### Supplied text
-- start --

Donald Grove, Contributing Editor, The Casey Report
Producers—or creators of new wealth—are moving to the states where they are treated well and abandoning the states that treat them badly. The cover of the 2014 edition of Rich States, Poor States says it all: a clean, vibrant cityscape in Charlotte, North Carolina (ranked 6th) is juxtaposed with a crumbling, empty, littered street in Chicago, Illinois (ranked 48th):
The American Legislative Exchange Council (ALEC) publishes this state economic competitiveness index each year. The authors state, “Generally speaking, states that spend less—especially on income transfer programs, and states that tax less—particularly on productive activities such as working or investing—experience higher growth rates than states that tax and spend more.”
The report’s economic outlook methodology includes “15 policy variables that have a proven impact on the migration of capital—both investment and human—into and out of states.” It is quickly apparent when reviewing ALEC’s state rankings that big-government policies such as oppressive tax burdens, a minimum wage higher than the federal requirement, a large public debt load, and a disproportionately large number of employees on the public payroll are causing the most productive residents of states with a propensity for those policies to pack up and leave.
States that were once economic powerhouses are hemorrhaging productive taxpayers. New York, which has the most burdensome corporate tax rate, and Illinois, where property taxes, public debt, the minimum wage, and workers’ compensation costs are all sky high, both lost population in the 2010 census.
Those losses cost New York two seats in the House of Representatives and cost Illinois one seat. Illinois ranked 48th out of the 50 states in the ALEC study. New York ranked dead last. California, with the highest state personal income tax rate, ranked 47th.
While California managed not to lose any congressional seats, it’s still losing wealthy taxpayers, who are leaving in droves for friendlier states like Texas, Washington, Arizona, North Carolina, Georgia, and Florida—states that have low taxes and treat businesses well. Since California didn’t have an overall decline in population but ranks near the bottom of the ALEC rankings, it appears that these exiting producers are largely being replaced by those who are a net drain on the state’s economy.

-- end --

### Dataset excerpt
-- start --

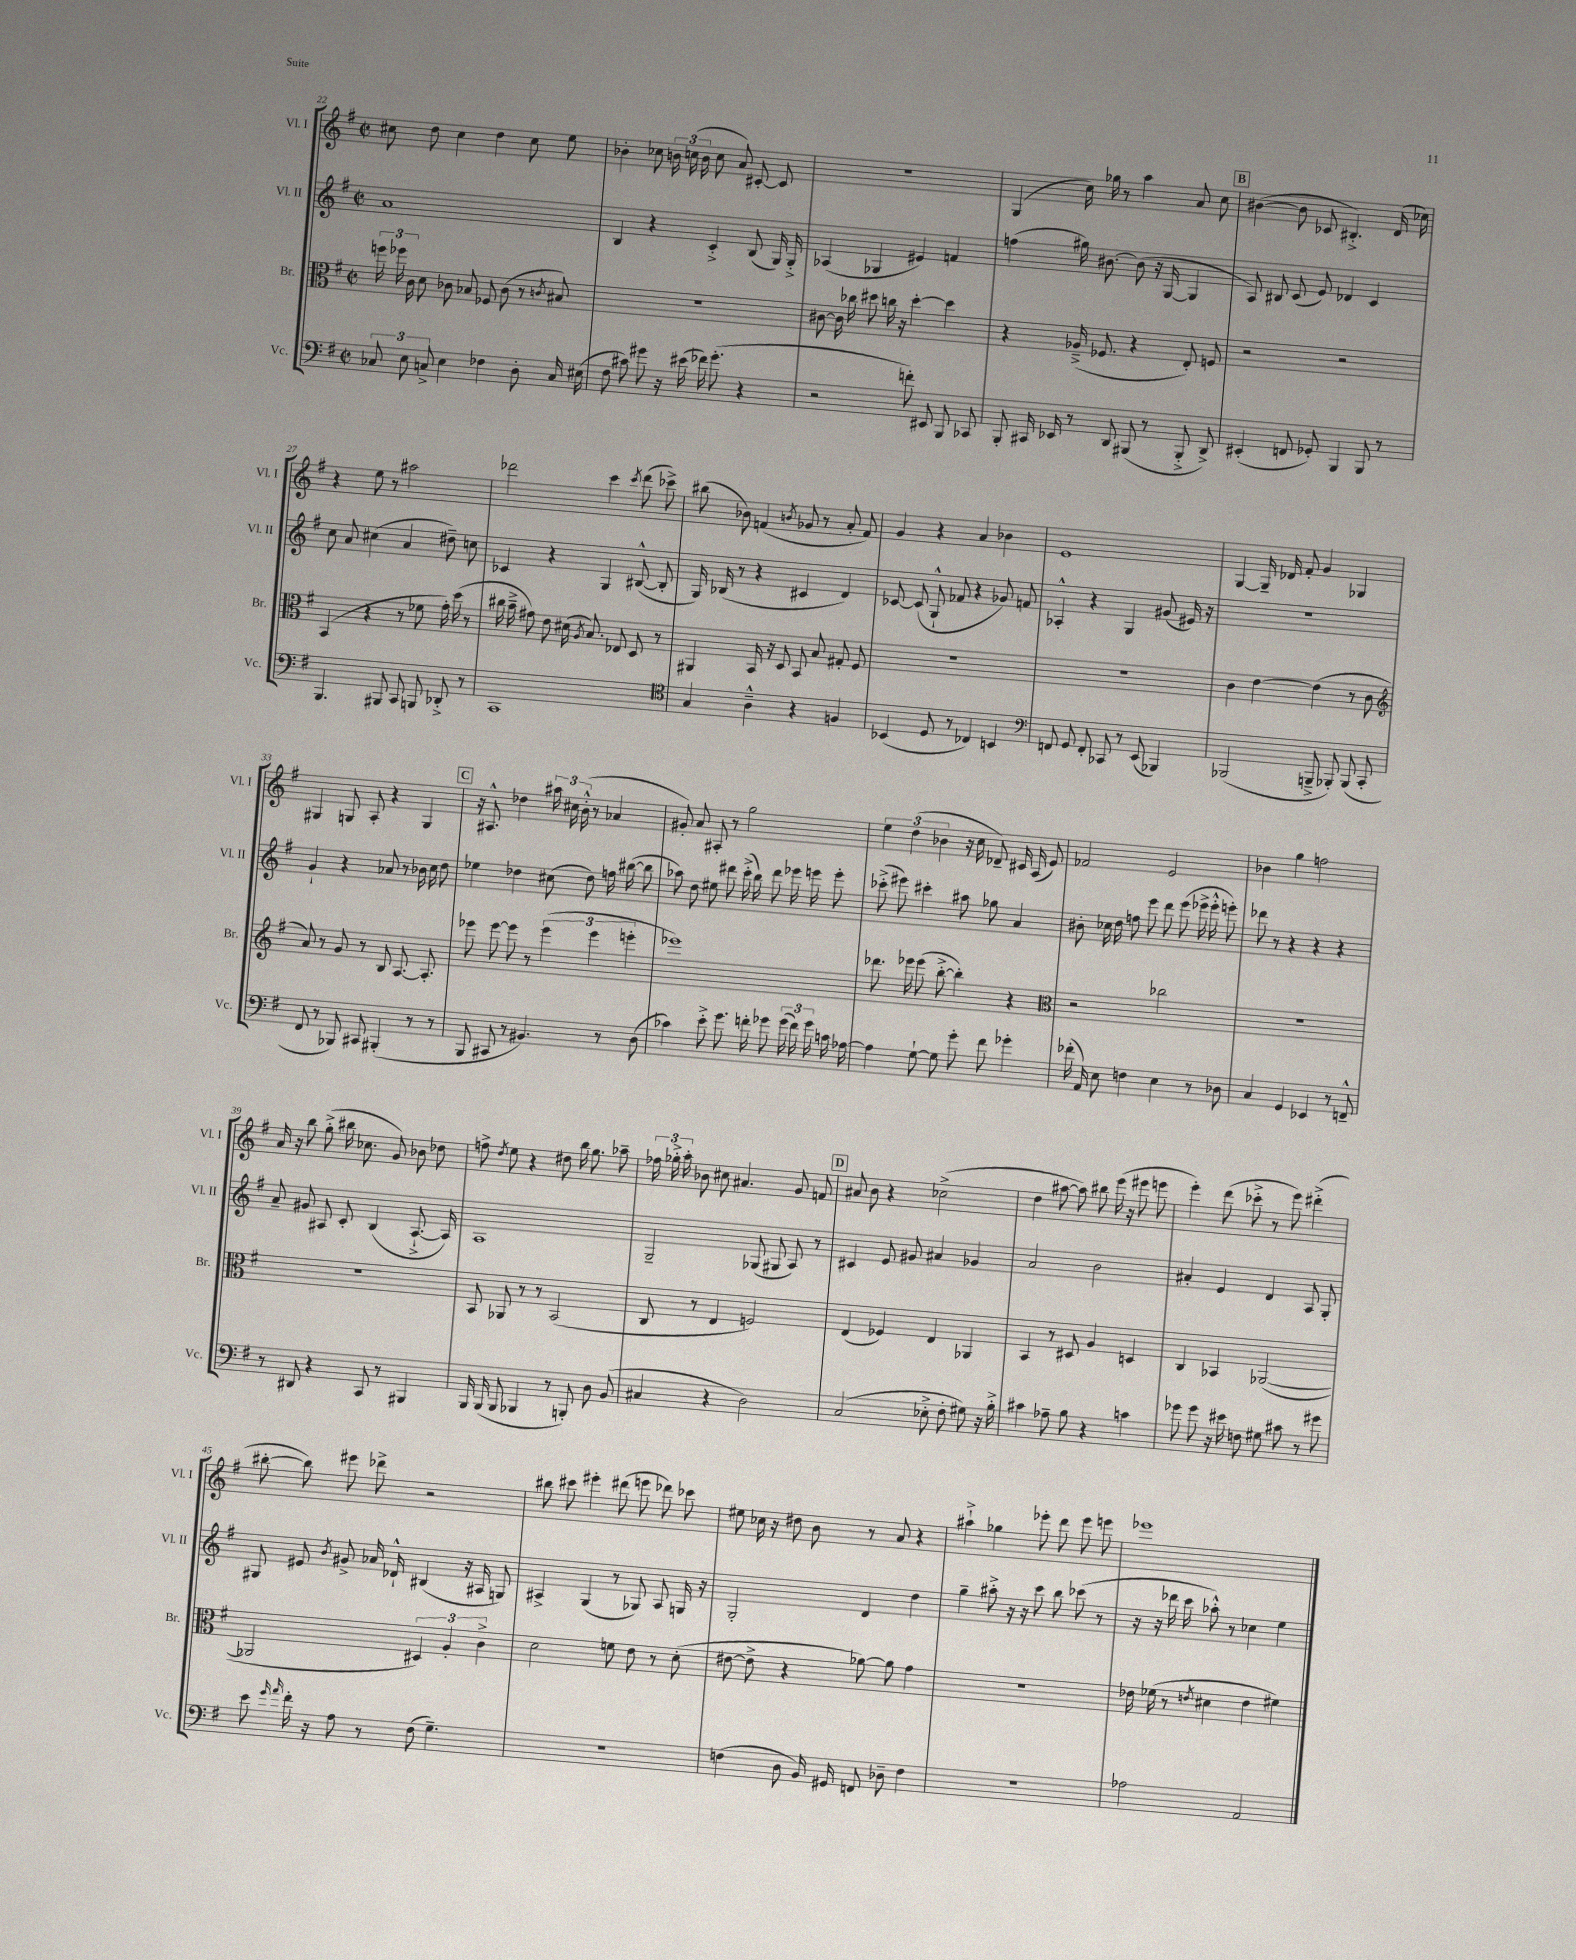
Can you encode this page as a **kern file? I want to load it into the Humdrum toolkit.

-- end --

### Exercise set
1 – Answer these questions from the text on state economic rankings, one line each:
(a) Which city is pictured on the cover as the state ranked 6th?
(b) How many policy variables does the report's economic outlook methodology include?
(c) How many House seats did New York lose?
2 – Transcribe the text on state economic rankings word for word, from "The report’s economic" to "up and leave.".

### Task results
1 –
(a) Charlotte, North Carolina
(b) 15
(c) Two

2 –
The report’s economic outlook methodology includes “15 policy variables that have a proven impact on the migration of capital—both investment and human—into and out of states.” It is quickly apparent when reviewing ALEC’s state rankings that big-government policies such as oppressive tax burdens, a minimum wage higher than the federal requirement, a large public debt load, and a disproportionately large number of employees on the public payroll are causing the most productive residents of states with a propensity for those policies to pack up and leave.